MQRC_CALL_INTERRUPTEDis returned - after a successful reconnect - if the IBM MQ MQI client has received no response from the queue manager to indicate the success or failure of
- the delivery of a persistent message using an MQPUT call outside sync point.
- the delivery of a persistent message or a message with default persistence using an MQPUT1 call outside sync point.
- the commit of a transaction using an MQCMIT call. The response is only ever returned after a successful reconnect.
- Channels are restarted as new instances (they might also be different channels), and so no channel exit state is retained.

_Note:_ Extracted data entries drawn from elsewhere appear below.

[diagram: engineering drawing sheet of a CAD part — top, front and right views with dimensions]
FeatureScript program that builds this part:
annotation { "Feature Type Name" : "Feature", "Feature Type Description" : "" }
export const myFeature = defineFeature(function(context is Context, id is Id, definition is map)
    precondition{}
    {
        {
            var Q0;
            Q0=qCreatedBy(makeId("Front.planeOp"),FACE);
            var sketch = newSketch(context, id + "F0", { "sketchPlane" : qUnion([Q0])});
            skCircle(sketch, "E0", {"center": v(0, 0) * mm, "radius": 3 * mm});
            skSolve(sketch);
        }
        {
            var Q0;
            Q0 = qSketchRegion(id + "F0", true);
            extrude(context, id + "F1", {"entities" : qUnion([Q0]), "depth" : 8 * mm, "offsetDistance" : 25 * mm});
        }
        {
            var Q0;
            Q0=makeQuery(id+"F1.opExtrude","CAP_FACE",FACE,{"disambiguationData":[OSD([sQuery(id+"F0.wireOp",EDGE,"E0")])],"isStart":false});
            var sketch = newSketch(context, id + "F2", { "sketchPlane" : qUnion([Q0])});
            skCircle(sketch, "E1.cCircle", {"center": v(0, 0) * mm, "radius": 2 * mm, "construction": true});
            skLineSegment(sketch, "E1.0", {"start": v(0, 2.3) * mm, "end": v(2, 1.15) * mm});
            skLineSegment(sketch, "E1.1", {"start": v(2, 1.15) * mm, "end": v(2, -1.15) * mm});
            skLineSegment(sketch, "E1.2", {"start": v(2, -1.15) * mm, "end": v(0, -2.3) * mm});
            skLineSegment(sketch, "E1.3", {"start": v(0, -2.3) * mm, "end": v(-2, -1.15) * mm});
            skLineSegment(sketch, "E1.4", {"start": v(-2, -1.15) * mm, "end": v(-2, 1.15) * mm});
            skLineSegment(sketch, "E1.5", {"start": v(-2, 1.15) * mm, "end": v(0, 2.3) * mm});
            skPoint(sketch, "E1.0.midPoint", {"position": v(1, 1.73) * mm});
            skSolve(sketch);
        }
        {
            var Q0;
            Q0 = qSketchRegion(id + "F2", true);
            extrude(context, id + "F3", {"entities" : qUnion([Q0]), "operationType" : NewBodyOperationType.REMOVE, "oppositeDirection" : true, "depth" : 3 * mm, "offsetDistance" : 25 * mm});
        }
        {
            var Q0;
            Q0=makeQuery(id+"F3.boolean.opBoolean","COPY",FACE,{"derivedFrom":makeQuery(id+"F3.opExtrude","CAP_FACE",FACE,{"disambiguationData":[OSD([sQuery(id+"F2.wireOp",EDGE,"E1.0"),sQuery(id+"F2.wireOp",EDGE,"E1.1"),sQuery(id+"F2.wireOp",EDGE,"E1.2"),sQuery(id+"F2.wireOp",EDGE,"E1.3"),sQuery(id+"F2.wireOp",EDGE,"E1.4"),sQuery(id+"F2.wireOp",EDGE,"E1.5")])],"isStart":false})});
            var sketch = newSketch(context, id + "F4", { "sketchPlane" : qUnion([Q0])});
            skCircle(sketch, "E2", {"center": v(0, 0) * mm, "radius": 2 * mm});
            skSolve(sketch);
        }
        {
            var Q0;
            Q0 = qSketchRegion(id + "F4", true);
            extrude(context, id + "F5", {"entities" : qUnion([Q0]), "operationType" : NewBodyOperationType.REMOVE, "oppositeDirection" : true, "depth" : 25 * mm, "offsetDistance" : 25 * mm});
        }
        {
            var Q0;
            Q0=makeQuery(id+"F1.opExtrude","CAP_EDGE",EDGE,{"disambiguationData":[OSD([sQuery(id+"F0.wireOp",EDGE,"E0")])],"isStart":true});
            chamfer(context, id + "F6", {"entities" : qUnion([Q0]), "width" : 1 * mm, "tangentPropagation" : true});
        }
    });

- Temporary dynamic queues are restored as part of the process of recovering reconnectable clients
that had temporary dynamic queues open. No messages on a temporary dynamic queue are restored, but
applications that had the queue open, or had remembered the name of the queue, are able to continue
There is the possibility that if the queue is being used by an application other than the one that created it, that it might not be restored quickly enough to be present when it is next referenced. For example, if a client creates a temporary dynamic queue as a reply-to queue, and a reply message is to be placed on the queue by a channel, the queue might not be recovered in time. In this case, the channel would typically place the reply-to message on the dead letter queue.
If a reconnectable client application opens a temporary dynamic queue by name (because another application has already created it), then when reconnection occurs, the IBM MQ MQI client is unable to re-create the temporary dynamic queue because it does not have the model to create it from. In the MQI, only one application can open the temporary dynamic queue by model. Other applications that wish to use the temporary dynamic queue must use MQPUT1, or server bindings, or be able to try the reconnection again if it fails.
Only non-persistent messages might be put to a temporary dynamic queue, and these messages are lost during failover; this loss is true for messages being put to a temporary dynamic queue using MQPUT1 during reconnection. If failover occurs during the MQPUT1, the message might not be put, although the MQPUT1 succeeds. One workaround to this problem is to use permanent dynamic queues. Any server bindings application can open the temporary dynamic queue by name because it is not reconnectable.